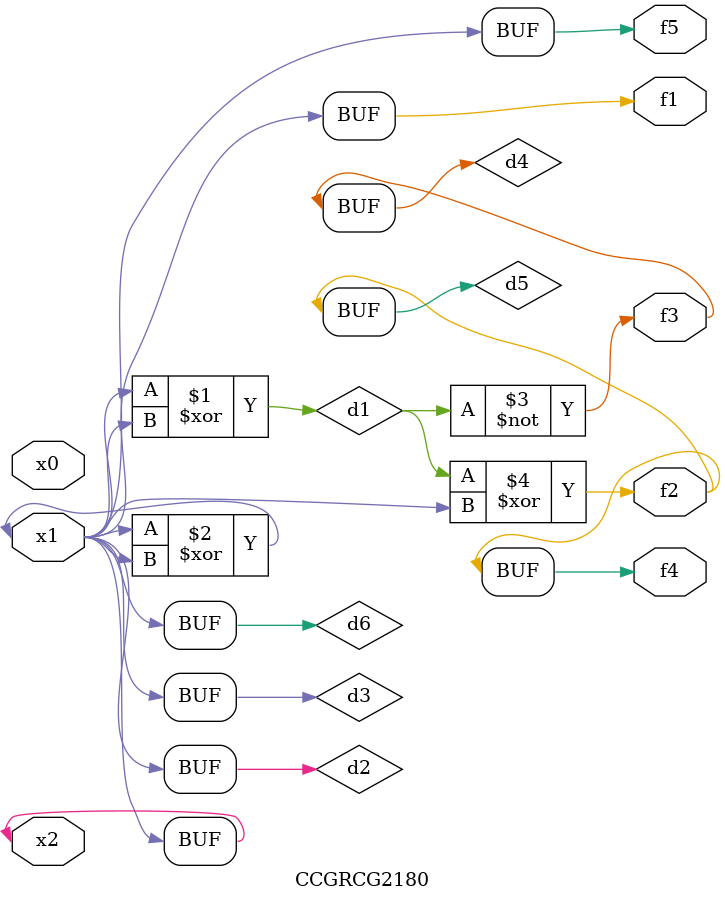
<source format=v>
module CCGRCG2180(
	input x0, x1, x2,
	output f1, f2, f3, f4, f5
);

	wire d1, d2, d3, d4, d5, d6;

	xor (d1, x1, x2);
	buf (d2, x1, x2);
	xor (d3, x1, x2);
	nor (d4, d1);
	xor (d5, d1, d2);
	buf (d6, d2, d3);
	assign f1 = d6;
	assign f2 = d5;
	assign f3 = d4;
	assign f4 = d5;
	assign f5 = d6;
endmodule

</source>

————————

■ **PROMPT**:
Whenever a line of the data holds the string "assign", pick that line out.

■ **OUTPUT BELOW**:
	assign f1 = d6;
	assign f2 = d5;
	assign f3 = d4;
	assign f4 = d5;
	assign f5 = d6;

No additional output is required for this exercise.